Please Teach Me English

영어완전정복
 •  ,  •   • Dir.

Reviewed by   |  May 11, 2015

After an American customer comes to their service desk in need of help, the public office decides to avoid further embarrassment over their lack of English by sending one of their colleagues on a course to learn. Mousy employee Yeong-Joo (Lee Na-Young) is press-ganged into attending college to get to grips with the language and, with great reluctance, she attends the class packed with Koreans with their own motives for learning. Among them is oily charmer Moon-su who uses his nascent English skills to spew out corny one-liners to the attractive teacher Catherine. Yeong-Joo is coupled with Moon-su as her study partner and both are given English names to help the learn: the former is now Candy while the latter is given the moniker Elvis by Catherine.

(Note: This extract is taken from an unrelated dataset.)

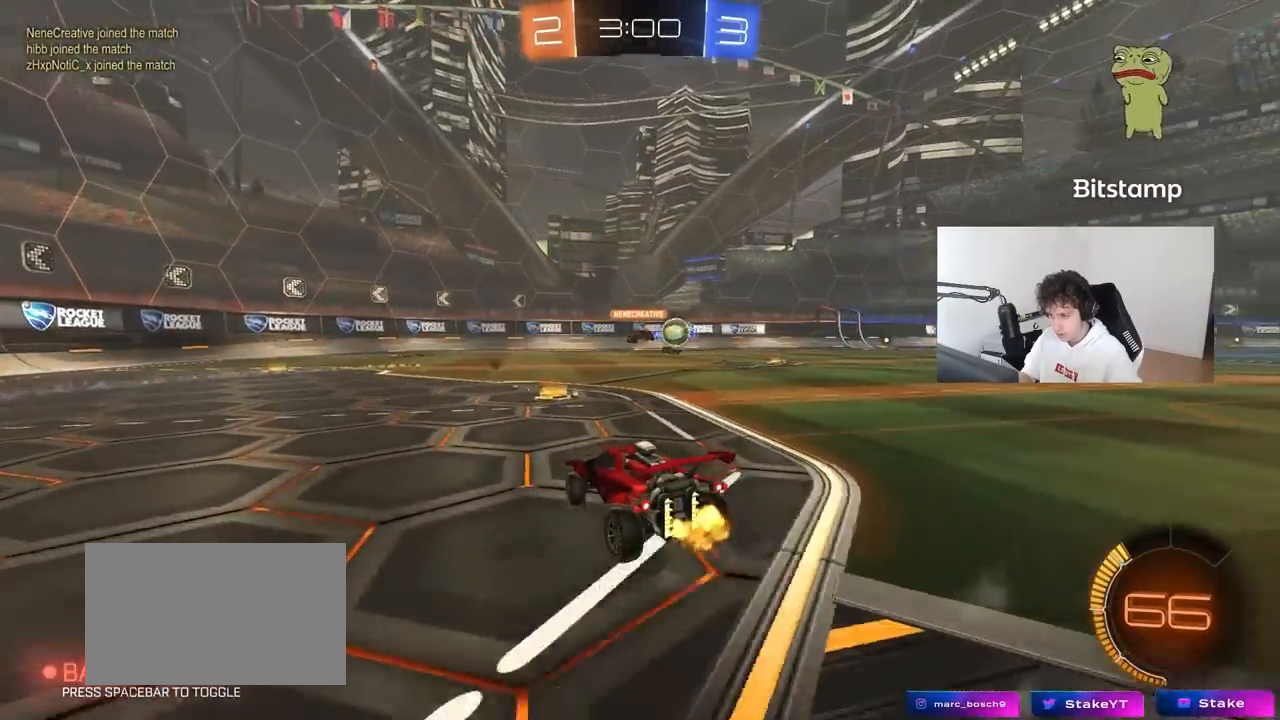
{"keys": ["d", "shift", "w"], "mouse": [], "mouse_move": "still", "events": [[150, "d", "up"], [200, "a", "down"], [250, "a", "up"], [333, "d", "down"], [483, "shift", "down"]]}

As the weeks pass, the various students reveal their desires to learn the language while ‘Candy’ begins to focus her attention on ‘Elvis’, whose cheesy pizazz hides a much deeper character. Meanwhile the teacher is struggling with her charges and becomes good friends with Candy – relying on her support for self-confidence. Catherine, in turn, is slowly contriving more opportunities for Candy and Elvis to be together, but the plans seem to be continually rebuffed until one particular weekend.

It seems that two things are universal, as applicable in Korea as it is in the UK. Firstly, when learning a foreign language, all students get saddled with new names that are intended to help them feel fully immersed in the culture. When learning French, I still have strong memories of being given ‘Alain’ as a new identity – thankfully I avoided Bruno which was given to some other poor sap. The second thing that never changes is the idea of taking a beautiful actress, sticking a pair of dreadful Deirdre Barlow-spectacles on her and thinking this turns her into a undervalued, hopelessly unattractive protagonist. Of course as with all other films that try this, it is apparent to anyone who has successfully passed puberty that it doesn’t really work; the beautiful Lee Na-Young would probably be charming dressed as Ronald MacDonald with a welder’s mask on. ‘Please Teach Me English’ is so effortlessly delightful that this simple fact is easy to ignore and the strengths of Kim Sung-Su’s film far outweigh the weaknesses.

As a combination of rom-com and familiar tale of a motley crew learning something completely new (i.e, dancing, swimming, pot-holing, splitting the atom), ‘Please Teach Me English’ is surprisingly successful. The first twenty minutes are filmed with an overtly wacky style – fine for this short time, but not something to sit through for nearly two hours. Yet this blossoms into moments of under-stated humour and unexpected pathos, aided by a commendable cast. Lee Na-Young is deliciously dorky as ‘Candy’ while Jang Hyuk excels with a character who is initially laughable, though develops into quite the leading man by the end. A special mention should go to Angela Kelly, the entrancing teacher Catherine who has to give a good performance in Korean as well as her mother tongue. When Eastern films rely on Western acting talent, the results haven’t always been encouraging, but Kelly is more than just a foreigner shoe-horned into the cast. She proves to be important to the narrative and vital to the productions charisma.

Eventually, ‘Please Teach Me English’ succumbs to that constant threat of not knowing when or how to end. Thus the unnecessary two hour running time which needlessly extends the expected into the frustrating. Yet, though it toys with our patience, this is the kind of rom-com that leaves you with a gormless grin on your face after it ends. Genuinely romantic and laugh-out-loud funny (and how many rom-coms can you really say that about?), Kim Sung-Su’s hit film will go down as one of Korea’s better genre offerings. Given the skill their film-makers show with an often maligned genre, that is high praise indeed.